Wilson gets extension as administrator


By Patsy Nicosia

Schoharie County’s Board of Supervisors is a dream to work with, Administrator Steve Wilson said Friday—despite the picture that some have painted.
Supervisors reappointed Mr. Wilson to a two-year contract effective November 1, 2019-October 31, 2021, following brief remarks and high praise—from some—for the job he’s done at their meeting Friday.
Phil Skowfoe of Fulton and Sandy Manko of Sharon, supervisors’ two lone Democrats, and Republican Pete Coppolo of Middleburgh, were the only supervisors to vote against the contract.
And both Earl Van Wormer of Esperance and Harold Vroman of Summit—who voted against Mr. Wilson’s appointment in ’15 but in favor of it Friday—said they were glad to have been proven wrong.
“When I was interviewed here, the press and some minutes painted a picture of a very difficult board to work with,” Mr.
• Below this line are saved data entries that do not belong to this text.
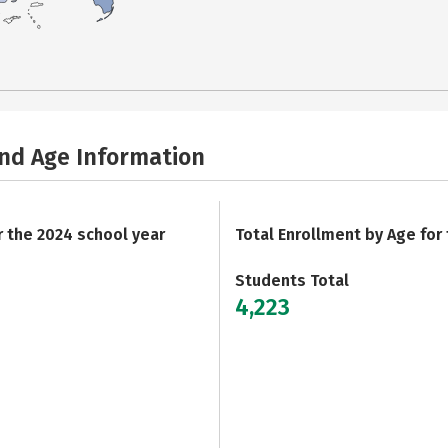
and Age Information
r the 2024 school year
Total Enrollment by Age for
Students Total
4,223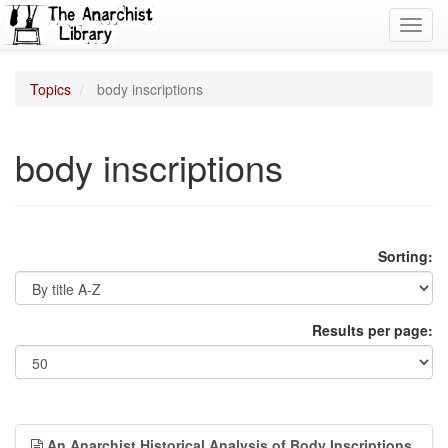
Toggl
navig
Topics
body inscriptions
body inscriptions
Sorting:
Results per page:
An Anarchist Historical Analysis of Body Inscriptions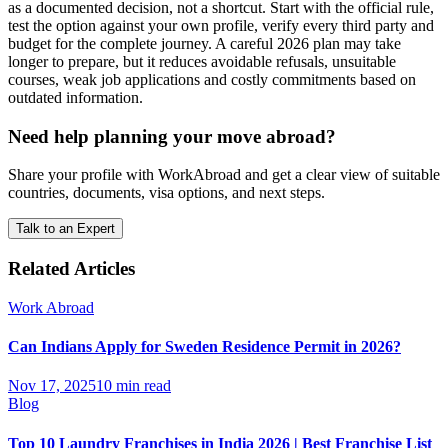
as a documented decision, not a shortcut. Start with the official rule,
test the option against your own profile, verify every third party and
budget for the complete journey. A careful 2026 plan may take
longer to prepare, but it reduces avoidable refusals, unsuitable
courses, weak job applications and costly commitments based on
outdated information.
Need help planning your move abroad?
Share your profile with WorkAbroad and get a clear view of suitable
countries, documents, visa options, and next steps.
Talk to an Expert
Related Articles
Work Abroad
Can Indians Apply for Sweden Residence Permit in 2026?
Nov 17, 2025
10 min read
Blog
Top 10 Laundry Franchises in India 2026 | Best Franchise List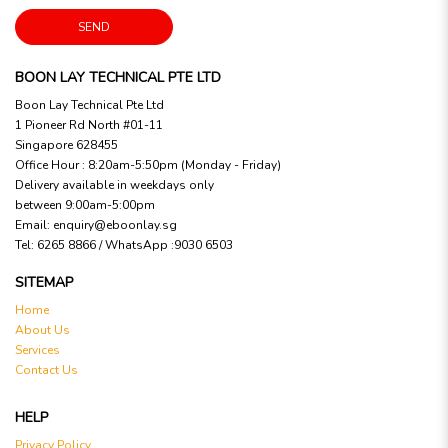
SEND
BOON LAY TECHNICAL PTE LTD
Boon Lay Technical Pte Ltd
1 Pioneer Rd North #01-11
Singapore 628455
Office Hour : 8:20am-5:50pm (Monday - Friday)
Delivery available in weekdays only
between 9:00am-5:00pm
Email:
enquiry@eboonlay.sg
Tel:
6265 8866 / WhatsApp :9030 6503
SITEMAP
Home
About Us
Services
Contact Us
HELP
Privacy Policy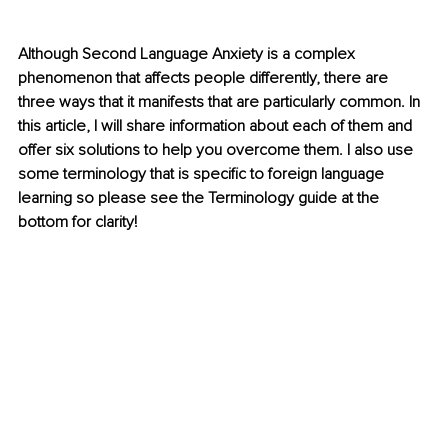
Although Second Language Anxiety is a complex 
phenomenon that affects people differently, there are 
three ways that it manifests that are particularly common. In 
this article, I will share information about each of them and 
offer six solutions to help you overcome them. I also use 
some terminology that is specific to foreign language 
learning so please see the Terminology guide at the 
bottom for clarity!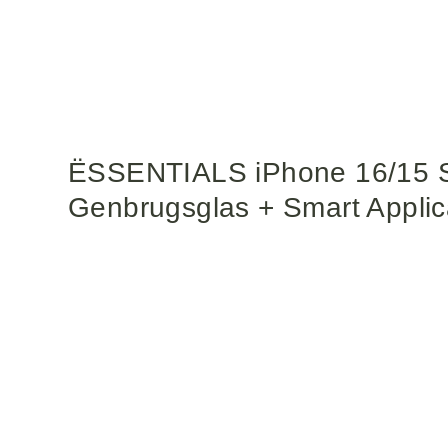
ËSSENTIALS iPhone 16/15 S
Genbrugsglas + Smart Applica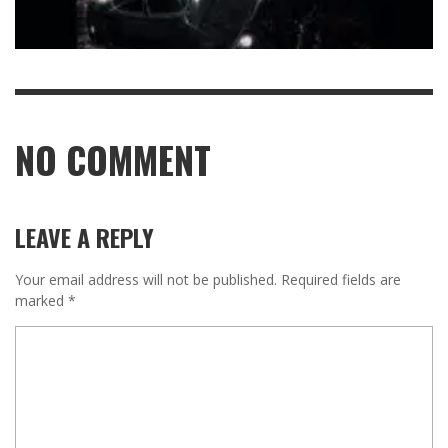
NO COMMENT
LEAVE A REPLY
Your email address will not be published.
Required fields are
marked
*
Wilson said before the 12-3 vote.
“Not at all…though there have been some very difficult questions [to deal with].”
Among his accomplishments, he said: starting to get a handle on the budget and property taxes and seriously addressing economic development with the Fairweather Report.
When he started, Mr. Wilson said, both Maranatha in Richmondville and Guilford Mills in Cobleskill were empty; now they’re bustling.
“I think this [the Fairweather report, which has led to the creation of the Schoharie Economic Enterprise Corporation] was a big step. Especially when the business community stood up and said they’d be a part of it.”
Mr. Wilson said he feels his biggest contribution has been the evaluation system he developed for department heads.
His biggest failure?
The streambank project.
“Ugh,” Mr. Wilson said. “I really wish that was done”—though he remains confident it will be, eventually, without burdening taxpayers.
“If it was really just a matter of management, we could get it done in four weeks,” he said, “but it’s been way harder…I’m appalled at how it’s worked out. But the state and federal legislators have finally stopped blaming Schoharie County and changed to helping us. That’s a big thing.”
Mr. Skowfoe wasn’t buying Mr. Wilson’s reappointment, saying it’s become a political appointment and that he wasn’t meeting the expectations originally set for the job.
But Mr. Wilson has plenty of fans.
Mr. Van Wormer, supervisors’ chair, noted he initially voted against having a county administrator “but after working with Steve, I’m glad he’s here. We don’t always agree, but we can talk it out. If I can change my mind, that’s a good thing.”
Conesville Supervisor Bill Federice said Mr. Wilson has become an essential go-to person; Mr. Vroman said like Mr. Van Wormer, he’s glad to have changed his mind.
“I was against it, but I fully believe he’s done a good job,” he said. “The streambank was at a standstill, but he got people back to the table talking. I agree it’s going to get done and not at a cost to taxpayers.”